Loss of Markdown style

General principles and solution

The (R)md to XML to (R)md loop on which tinkr is based is slightly lossy because of Markdown syntax redundancy, so the loop from (R)md to R(md) via to_xml and to_md will be a bit lossy. For instance

  • lists can be created with either “+”, “-” or “*“. When using tinkr, the (R)md after editing will only use”-" for lists.

  • Links built like [word][smallref] and bottom [smallref]: URL become [word](URL).

  • Characters are escaped (e.g. “[” when not for a link).

  • Block quotes lines all get “>” whereas in the input only the first could have a “>” at the beginning of the first line.

  • For tables see the next subsection.

Such losses make your (R)md different, and the git diff a bit harder to parse, but should not change the documents your (R)md is rendered to. If it does, report a bug in the issue tracker!

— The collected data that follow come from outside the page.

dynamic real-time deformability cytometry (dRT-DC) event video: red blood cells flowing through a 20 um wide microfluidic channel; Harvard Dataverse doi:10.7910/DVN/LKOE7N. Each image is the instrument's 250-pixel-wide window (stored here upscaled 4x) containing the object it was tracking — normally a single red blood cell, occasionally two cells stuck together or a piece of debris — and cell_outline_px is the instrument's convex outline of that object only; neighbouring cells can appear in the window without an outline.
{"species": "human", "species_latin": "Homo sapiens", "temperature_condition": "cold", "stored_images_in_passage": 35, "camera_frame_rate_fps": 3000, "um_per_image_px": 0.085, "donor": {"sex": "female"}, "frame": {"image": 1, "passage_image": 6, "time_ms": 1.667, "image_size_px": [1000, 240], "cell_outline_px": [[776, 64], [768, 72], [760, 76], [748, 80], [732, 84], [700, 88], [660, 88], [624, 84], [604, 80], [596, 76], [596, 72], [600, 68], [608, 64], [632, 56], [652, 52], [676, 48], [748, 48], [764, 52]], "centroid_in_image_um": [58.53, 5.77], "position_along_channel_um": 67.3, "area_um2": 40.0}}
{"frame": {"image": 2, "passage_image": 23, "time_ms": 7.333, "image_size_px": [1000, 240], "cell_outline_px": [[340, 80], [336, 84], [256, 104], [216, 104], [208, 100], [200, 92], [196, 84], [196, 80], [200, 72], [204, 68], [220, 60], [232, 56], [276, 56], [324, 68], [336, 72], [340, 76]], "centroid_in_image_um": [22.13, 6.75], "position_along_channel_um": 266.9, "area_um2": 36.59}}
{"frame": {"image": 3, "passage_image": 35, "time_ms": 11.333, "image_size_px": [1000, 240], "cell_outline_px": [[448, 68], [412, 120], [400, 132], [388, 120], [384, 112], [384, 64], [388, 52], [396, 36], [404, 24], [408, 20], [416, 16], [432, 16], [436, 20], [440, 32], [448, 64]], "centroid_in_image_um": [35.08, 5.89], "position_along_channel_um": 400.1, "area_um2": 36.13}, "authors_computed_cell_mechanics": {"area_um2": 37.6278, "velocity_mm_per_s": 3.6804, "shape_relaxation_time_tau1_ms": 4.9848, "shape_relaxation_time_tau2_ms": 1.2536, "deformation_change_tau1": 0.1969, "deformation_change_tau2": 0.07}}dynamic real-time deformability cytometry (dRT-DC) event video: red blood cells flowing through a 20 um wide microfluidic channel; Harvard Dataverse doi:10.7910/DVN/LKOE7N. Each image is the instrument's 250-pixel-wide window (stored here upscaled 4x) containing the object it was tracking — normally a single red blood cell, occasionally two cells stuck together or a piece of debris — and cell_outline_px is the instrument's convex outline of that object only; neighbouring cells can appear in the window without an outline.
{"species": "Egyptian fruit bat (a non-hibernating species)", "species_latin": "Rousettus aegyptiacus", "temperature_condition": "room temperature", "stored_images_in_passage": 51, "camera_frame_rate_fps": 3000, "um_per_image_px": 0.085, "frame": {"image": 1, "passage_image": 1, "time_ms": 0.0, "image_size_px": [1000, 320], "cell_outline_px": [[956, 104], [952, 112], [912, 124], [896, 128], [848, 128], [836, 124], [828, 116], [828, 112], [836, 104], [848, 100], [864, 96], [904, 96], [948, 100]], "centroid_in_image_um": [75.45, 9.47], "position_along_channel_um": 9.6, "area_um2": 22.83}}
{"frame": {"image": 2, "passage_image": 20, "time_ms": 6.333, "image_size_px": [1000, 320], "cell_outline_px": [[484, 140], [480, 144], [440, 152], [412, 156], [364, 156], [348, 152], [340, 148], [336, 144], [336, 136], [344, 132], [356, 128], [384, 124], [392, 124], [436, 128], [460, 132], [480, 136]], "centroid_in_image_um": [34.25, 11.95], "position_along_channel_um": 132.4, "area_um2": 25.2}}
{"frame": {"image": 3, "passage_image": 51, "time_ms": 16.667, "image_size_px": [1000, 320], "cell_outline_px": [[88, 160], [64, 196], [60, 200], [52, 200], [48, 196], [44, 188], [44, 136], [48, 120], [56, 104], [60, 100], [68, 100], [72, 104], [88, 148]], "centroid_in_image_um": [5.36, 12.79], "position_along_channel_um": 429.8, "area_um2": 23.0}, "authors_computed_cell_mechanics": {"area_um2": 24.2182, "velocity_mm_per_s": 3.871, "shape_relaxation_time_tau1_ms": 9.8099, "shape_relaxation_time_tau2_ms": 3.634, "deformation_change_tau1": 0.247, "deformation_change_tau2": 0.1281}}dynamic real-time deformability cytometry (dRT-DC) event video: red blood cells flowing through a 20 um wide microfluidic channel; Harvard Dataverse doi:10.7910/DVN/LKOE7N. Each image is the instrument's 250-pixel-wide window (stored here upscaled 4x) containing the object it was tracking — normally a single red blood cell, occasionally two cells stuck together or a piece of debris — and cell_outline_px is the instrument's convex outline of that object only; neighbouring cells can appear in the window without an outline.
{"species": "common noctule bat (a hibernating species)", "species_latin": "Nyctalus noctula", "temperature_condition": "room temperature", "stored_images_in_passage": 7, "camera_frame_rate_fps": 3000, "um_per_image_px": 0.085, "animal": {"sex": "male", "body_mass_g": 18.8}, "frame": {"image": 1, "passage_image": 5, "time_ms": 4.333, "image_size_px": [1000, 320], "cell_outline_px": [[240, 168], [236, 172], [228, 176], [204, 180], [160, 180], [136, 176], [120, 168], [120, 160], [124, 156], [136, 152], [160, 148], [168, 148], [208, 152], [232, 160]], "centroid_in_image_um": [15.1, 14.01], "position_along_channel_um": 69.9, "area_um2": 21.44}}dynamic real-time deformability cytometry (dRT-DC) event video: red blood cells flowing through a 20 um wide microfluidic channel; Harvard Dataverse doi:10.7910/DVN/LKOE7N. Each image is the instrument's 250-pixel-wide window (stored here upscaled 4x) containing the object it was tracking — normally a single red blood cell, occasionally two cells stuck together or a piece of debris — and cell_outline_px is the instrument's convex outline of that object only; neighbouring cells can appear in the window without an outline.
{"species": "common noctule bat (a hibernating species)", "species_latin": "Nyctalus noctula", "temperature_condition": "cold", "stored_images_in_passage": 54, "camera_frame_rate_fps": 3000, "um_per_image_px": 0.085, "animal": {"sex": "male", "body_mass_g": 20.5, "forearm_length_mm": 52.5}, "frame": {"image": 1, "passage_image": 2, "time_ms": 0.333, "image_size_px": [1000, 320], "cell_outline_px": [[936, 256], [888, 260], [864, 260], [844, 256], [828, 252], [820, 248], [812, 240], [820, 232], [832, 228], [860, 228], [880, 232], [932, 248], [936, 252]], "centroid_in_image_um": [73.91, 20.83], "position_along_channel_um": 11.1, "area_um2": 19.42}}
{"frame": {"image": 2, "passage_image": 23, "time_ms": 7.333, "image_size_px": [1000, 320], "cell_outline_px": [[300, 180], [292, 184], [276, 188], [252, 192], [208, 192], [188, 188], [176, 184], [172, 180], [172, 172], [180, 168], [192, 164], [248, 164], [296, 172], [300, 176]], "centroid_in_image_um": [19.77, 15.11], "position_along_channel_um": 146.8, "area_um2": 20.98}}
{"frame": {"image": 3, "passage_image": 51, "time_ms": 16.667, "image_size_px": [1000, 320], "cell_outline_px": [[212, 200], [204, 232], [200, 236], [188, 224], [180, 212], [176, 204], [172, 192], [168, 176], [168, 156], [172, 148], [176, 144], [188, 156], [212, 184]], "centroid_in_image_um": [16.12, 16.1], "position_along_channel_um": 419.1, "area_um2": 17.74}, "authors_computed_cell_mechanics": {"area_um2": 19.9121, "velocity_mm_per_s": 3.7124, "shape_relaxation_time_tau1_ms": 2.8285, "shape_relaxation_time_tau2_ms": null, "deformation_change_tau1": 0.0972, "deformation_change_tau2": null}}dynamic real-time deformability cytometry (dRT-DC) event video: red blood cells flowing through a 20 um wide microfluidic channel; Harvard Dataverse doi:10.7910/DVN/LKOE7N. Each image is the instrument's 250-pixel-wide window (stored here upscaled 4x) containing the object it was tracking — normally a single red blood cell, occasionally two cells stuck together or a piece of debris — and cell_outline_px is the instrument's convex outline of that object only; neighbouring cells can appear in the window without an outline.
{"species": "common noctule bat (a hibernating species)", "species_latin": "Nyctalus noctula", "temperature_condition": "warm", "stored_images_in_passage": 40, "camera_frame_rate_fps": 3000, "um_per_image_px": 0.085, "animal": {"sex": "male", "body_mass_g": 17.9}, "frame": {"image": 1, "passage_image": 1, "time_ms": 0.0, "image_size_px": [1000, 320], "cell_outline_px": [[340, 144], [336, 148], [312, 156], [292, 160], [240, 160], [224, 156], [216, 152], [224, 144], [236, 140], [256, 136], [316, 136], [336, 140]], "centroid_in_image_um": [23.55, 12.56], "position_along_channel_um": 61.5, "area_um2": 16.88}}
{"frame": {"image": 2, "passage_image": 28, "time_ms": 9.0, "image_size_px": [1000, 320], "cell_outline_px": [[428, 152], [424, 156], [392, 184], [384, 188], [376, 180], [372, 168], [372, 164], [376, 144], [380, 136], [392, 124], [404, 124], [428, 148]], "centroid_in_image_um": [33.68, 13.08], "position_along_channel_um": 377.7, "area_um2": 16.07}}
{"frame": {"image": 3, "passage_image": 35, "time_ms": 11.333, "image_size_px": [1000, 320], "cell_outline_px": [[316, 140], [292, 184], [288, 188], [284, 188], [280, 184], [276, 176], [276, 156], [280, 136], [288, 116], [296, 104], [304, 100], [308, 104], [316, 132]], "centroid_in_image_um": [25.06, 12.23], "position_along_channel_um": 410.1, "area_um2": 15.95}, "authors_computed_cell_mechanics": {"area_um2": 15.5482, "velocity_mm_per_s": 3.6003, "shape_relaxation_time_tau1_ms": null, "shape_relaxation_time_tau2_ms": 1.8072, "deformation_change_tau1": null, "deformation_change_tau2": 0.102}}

A solution to not loose your Markdown style, e.g. your preferring “*” over “-” for lists is to tweak our XSL stylesheet and provide its filepath as stylesheet_path argument to to_md.

The special case of tables

  • Tables are supposed to remain/become pretty after a full loop to_xml + to_md. If you notice something amiss, e.g. too much space compared to what you were expecting, please open an issue.


Please note that the ‘tinkr’ project is released with a Contributor Code of Conduct. By contributing to this project, you agree to abide by its terms.